Regret aversion bias. Complete avoidance of investment risks is as harmful as excessive risk-taking.

Regret aversion bias causes investors to make wrong decisions out of fear of regret. They may hold onto losing positions or avoid selling winners, leading to irrational and risky behaviour. Discover whether you are prone to a regret aversion bias and the extent to which it affects your investment decisions with PRAAMS BehaviouRisk.

Behavioural science. What is regret aversion bias?

This behavioural pattern results in people avoiding regret and consequently making the wrong investment decisions. For example, an investor who has experienced losses in asset allocation is likely to abstain from active investing for some time, intimidated by the fear of making the wrong decision again. The reverse is also true. An investor who saw his portfolio jump in value may be unwilling to fix the profit because it could be a mistake should the growth continue. 

Regret aversion bias is an emotional bias, i.e., an error in emotional reactions. These biases are more difficult to overcome and require permanent discipline and control in addition to awareness.

What are the consequences and portfolio risks?

This behavioural finance bias typically manifests in staying too long in both ‘losing’ and ‘winning’ positions. Investors abstain from selling losers to avoid admitting that they made a mistake in risk analysis and thereby avert the associated regrets. Similarly, investors refrain from selling winners as they do not want to miss out on further growth and then regret it. Both types of behaviour are irrational and risky, leading to excessive losses and missed opportunities over time. Another facet of this bias is excessively risk-averse behaviour after experiencing losses, or concerning trade ideas that have recently devalued. Insufficient risk appetite undermines investment objectives.
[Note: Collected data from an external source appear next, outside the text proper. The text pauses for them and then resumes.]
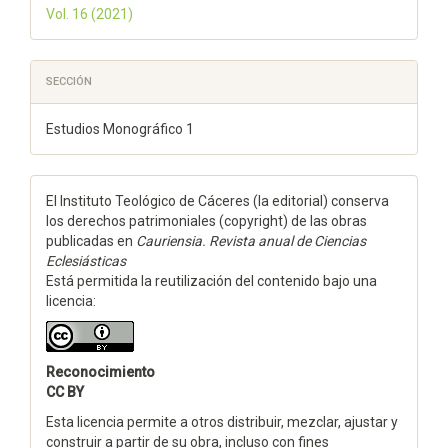
Vol. 16 (2021)
SECCIÓN
Estudios Monográfico 1
El Instituto Teológico de Cáceres (la editorial) conserva
los derechos patrimoniales (copyright) de las obras
publicadas en
Cauriensia. Revista anual de Ciencias
Eclesiásticas
Está permitida la reutilización del contenido bajo una
licencia:
Reconocimiento
CC BY
Esta licencia permite a otros distribuir, mezclar, ajustar y
construir a partir de su obra, incluso con fines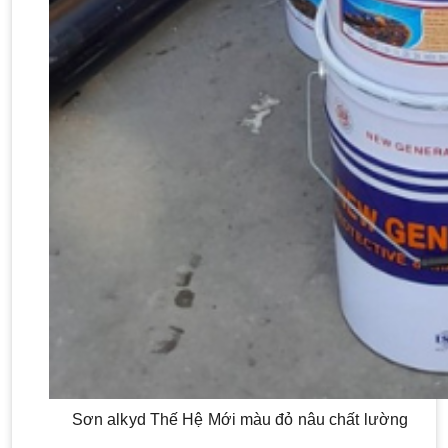
Sơn alkyd Thế Hệ Mới màu đỏ nâu chất lường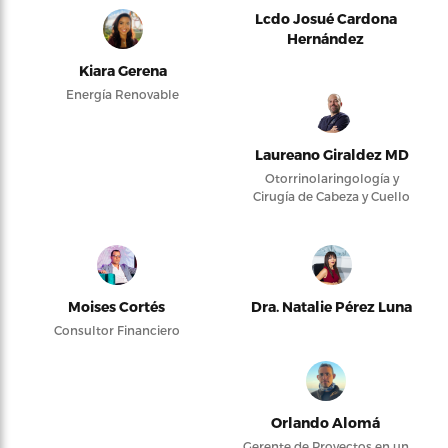
Lcdo Josué Cardona
Hernández
Kiara Gerena
Energía Renovable
Laureano Giraldez MD
Otorrinolaringología y
Cirugía de Cabeza y Cuello
Moises Cortés
Dra. Natalie Pérez Luna
Consultor Financiero
Orlando Alomá
Gerente de Proyectos en un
Finally, investors prone to this bias may find it easier to invest in risky assets if they know that many others have done the same. ‘Meme’ stocks are a good example. Here, investors feel that their investment decision is good because many other investors have invested too. As such, even if it turns out to be a poor decision, they will not be alone in regretting it, which in theory, may alleviate some of their remorse. 

What can I do to make my portfolio optimal? 
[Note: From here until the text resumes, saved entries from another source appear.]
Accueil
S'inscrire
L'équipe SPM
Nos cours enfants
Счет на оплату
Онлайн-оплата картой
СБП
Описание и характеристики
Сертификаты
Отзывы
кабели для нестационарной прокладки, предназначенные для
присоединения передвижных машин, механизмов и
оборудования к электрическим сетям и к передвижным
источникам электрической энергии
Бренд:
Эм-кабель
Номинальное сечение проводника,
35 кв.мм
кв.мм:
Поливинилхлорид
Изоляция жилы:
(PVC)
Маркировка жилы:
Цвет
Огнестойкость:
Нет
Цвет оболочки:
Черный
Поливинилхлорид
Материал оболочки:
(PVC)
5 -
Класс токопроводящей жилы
Regret aversion bias is widespread among investors. The good news is that experienced, risk-aware, self-disciplined investors are less prone to its adverse consequences. Key to overcoming this bias is spotting its manifestations, which are centred on the fears associated with making investment decisions. Among these are the general unwillingness to invest in risky assets – even if they suit your investment risk tolerance – as the chance of making a bad decision is higher. Fear of making a mistake results in taking no action at all, and holding a position for too long while incurring losses may trigger fears of investing altogether. 

No decent return comes without risk, and risk avoidance is as harmful as excessive risk-taking. The financial market is inherently cyclical, and the chances are that a spike will follow a dip, and if not invested, you will miss it. Losing is an unavoidable part of investing, and no successful long-term investor has only ‘winners’ in his portfolio. Successful investing is more profit than loss, not zero loss. No one can always be right about market timing, and no one can perfectly predict stock direction. Consequently, mistakes are inevitable, and it is ok to make them. Similarly, it is ok to sell winners before they reach their peak, and it is ok to buy falling stocks before they reach their bottom. What is not ok is standing still precisely when action is needed.